By the end of this week, I will have a 3rd grader and a (this part sends me into panic) a 6th grader.

Someone please tell me how in the world THAT happened.

Ben and I were talking about it the other night and at some point in the conversation I said, "I just can't believe how time flies."

So in his nightly 'I don't want to sleep so what deep thought can I conjure up to stay awake' routine, he sleepily swaggers into my room, rubbing his eyes and asks, "Mom...how DOES time fly and WHY does it go so fast?"

Don't we all wish we could answer that question?!

At his age, I was ready for it to hurry the heck up. Shelby is the exact same way. But Ben...he enjoys each day. He never wants to see it come to an end. And if he's said it once, he's said it about a million times, "THIS was the best day EVER!". It could've been we went and got ice cream at a new place, but Ben loves life.

I wish GNC would sell that in a bottle. I'd take it every day. Not that I don't appreciate every day, because I most certainly do. I just wish I had the enthusiasm for darn near everything, as he does.

I'm constantly amazed where me and my two kids are in life. It's not at all what I pictured or what I planned. My "Message from God" today on Facebook told me: "On this day, God wants you to know that all is well. All is going according to plan. Trust that there is a bigger picture. Trust that life is unfolding as it should."

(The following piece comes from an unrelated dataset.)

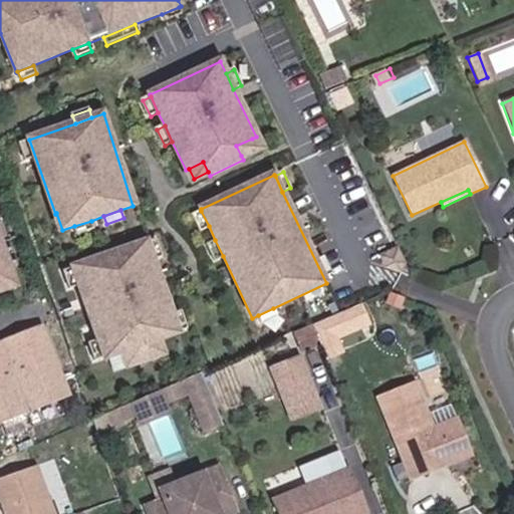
[(209,226),(201,211),(194,215),(201,230),(209,226)]
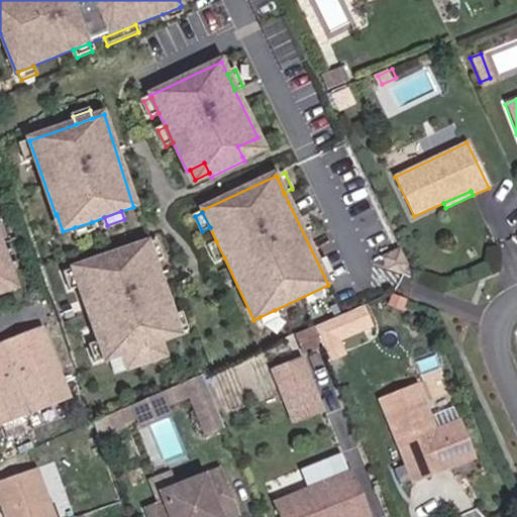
[(94,230),(92,222),(75,227),(78,235),(94,230)]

My response? If You say so....

However, despite the curveballs and chaos I have come to a conclusion...I am happy. Because I CHOOSE to be happy.

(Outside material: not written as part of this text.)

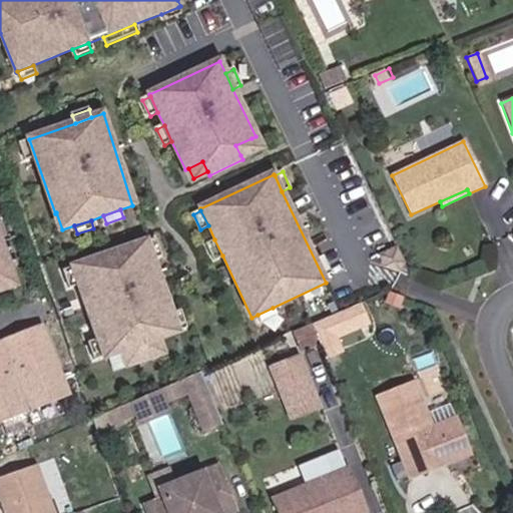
[(0,233),(0,292),(18,286),(0,233)]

It didn't happen overnight and it certainly wasn't obtained on my own. I've been blessed with friends and family who want me to be happy too. I've taken some shots at close range from people I would have never expected would want me and therefore my kids to be anything other than happy, but it just goes to show you...never assume.

People change all the time. Some because they have to. Some because they choose to. Others don't even recognize they are changing.

Like watching a ship sail off in the distance, I've watched some of my closest friends grow distant, as well. And I understand it's not even by choice. I know the demands of being a parent with kids our age...busy, busy, busy. Add into it work, keeping up the house, errands, etc... . Though I jokingly told one friend today, "I'm starting to think y'all think I have Divorce Cooties!" :-)

In reality, I know they don't. It's just so tough to make time to do everything we want to do because everything we have to do takes precedence.

And while I watch friends and their families get together on occassions my family used to be included in on, I know why it happens. People change. Dynamics change. I never feel uncomfortable being somewhere alone, but I now understand others may. They may feel like I need to be entertained or that I represent something they don't want to happen in their lives. And that's a very subconscious thought shared to me by a friend. Something I don't think I ever would have thought of, but nonetheless...it's there. But it's okay, as I've become capable of finding those who are in similar boats as myself and am having fun, taking life day-by-day. And every once in awhile, I garner the Ben-enthusiasm and have found myself saying, "That was the best day EVER!".

Friends...true friends...come so few-and-far-between. Grab onto the true ones with both hands and never let go.
Always remember and never forget: "God determines who walks into your life....it's up to you to decide who walks away, who you let stay and who you refuse to let go."